Elisa Durán

Personal information
- Full name: Elisa Antonia Durán Barrera
- Date of birth: 16 January 2002 (age 24)
- Place of birth: Calama, Chile
- Height: 1.68 m (5 ft 6 in)
- Position: Midfielder

Team information
- Current team: Huachipato [es] (on loan from Colo-Colo)

Youth career
- 2013–2019: Colo-Colo

Senior career*
- Years: Team / Apps / (Gls)
- 2018–: Colo-Colo
- 2026–: → Huachipato [es] (loan)

International career^{‡}
- 2018: Chile U17
- 2019: Chile / 0 / (0)
- 2020–2022: Chile U20 / 9 / (0)

= Elisa Durán =

Chilean footballer (born 2002)

Elisa Antonia Durán Barrera (born 16 January 2002) is a Chilean footballer who plays as a midfielder for Huachipato on loan from Colo-Colo.

==Club career==
Durán played for Colo-Colo U-17 team in 2017 and 2018, winning the championship in both seasons.

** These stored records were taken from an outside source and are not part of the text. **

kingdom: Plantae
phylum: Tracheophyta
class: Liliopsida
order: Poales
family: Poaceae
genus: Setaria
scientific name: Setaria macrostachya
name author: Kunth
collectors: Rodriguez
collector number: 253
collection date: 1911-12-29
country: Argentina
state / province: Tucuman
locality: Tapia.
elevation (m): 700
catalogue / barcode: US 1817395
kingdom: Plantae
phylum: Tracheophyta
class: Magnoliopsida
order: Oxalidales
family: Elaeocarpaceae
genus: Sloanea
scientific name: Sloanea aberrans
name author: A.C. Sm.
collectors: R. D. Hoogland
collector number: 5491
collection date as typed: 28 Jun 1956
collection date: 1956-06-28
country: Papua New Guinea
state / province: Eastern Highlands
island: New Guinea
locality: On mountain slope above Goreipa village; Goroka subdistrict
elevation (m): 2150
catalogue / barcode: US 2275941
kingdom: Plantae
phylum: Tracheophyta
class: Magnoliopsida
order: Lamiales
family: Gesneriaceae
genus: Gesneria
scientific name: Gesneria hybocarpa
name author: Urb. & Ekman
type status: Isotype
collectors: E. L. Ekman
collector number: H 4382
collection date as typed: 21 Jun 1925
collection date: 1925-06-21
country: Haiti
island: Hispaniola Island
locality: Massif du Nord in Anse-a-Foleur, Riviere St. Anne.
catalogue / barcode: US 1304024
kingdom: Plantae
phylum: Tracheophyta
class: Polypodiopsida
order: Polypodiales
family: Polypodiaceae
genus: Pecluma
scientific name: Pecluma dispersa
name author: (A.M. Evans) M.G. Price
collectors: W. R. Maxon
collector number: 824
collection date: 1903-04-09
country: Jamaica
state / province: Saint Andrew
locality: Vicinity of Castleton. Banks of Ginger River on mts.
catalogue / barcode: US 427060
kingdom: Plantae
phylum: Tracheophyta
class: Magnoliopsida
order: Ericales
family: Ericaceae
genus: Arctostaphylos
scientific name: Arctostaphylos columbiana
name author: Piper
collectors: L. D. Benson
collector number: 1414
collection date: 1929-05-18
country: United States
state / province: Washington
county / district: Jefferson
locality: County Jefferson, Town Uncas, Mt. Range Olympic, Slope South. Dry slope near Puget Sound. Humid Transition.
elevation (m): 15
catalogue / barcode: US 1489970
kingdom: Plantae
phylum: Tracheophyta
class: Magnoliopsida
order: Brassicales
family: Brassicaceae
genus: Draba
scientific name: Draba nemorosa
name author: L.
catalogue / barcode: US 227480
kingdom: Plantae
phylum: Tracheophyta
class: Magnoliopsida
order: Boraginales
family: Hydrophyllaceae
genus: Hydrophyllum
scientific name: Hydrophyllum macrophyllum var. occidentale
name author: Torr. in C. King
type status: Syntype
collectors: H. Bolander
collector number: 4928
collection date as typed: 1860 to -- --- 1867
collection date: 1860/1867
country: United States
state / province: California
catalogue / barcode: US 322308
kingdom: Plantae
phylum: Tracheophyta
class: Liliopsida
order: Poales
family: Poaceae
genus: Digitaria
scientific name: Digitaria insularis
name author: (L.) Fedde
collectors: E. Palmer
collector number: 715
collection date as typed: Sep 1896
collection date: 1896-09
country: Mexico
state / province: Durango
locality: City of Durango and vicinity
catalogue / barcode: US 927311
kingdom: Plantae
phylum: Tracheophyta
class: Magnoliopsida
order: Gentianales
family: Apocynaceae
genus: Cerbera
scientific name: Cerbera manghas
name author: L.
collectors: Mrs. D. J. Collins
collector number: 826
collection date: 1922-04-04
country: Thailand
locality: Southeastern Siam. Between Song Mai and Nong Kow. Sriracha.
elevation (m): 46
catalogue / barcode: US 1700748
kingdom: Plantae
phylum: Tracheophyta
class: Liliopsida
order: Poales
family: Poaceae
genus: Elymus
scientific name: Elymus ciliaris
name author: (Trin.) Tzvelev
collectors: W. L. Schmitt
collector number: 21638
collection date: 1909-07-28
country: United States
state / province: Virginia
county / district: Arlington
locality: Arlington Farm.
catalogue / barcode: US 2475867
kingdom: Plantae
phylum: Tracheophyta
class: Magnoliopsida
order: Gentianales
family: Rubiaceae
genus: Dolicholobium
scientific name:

In 2019, Durán graduated to Colo-Colo's first team, debuting at the Chilean women's football championship. During the season, Durán scored a goal on her team's victory against rivals Universidad de Chile.

Durán left Colo-Colo after 13 years at the end of the 2025 season and moved on loan to Huachipato.

==International career==
Durán was part of the Chile's U-17 squad that competed at the 2018 South American U-17 Women's Championship.

In 2019, Durán was selected as part of the team that competed at the 2019 FIFA Women's World Cup held in France, being the youngest player of the squad. She did not play at the World Cup.

In both 2020 and 2022, she made appearances for the under-20 team in the South American Championships and the 2022 South American Games.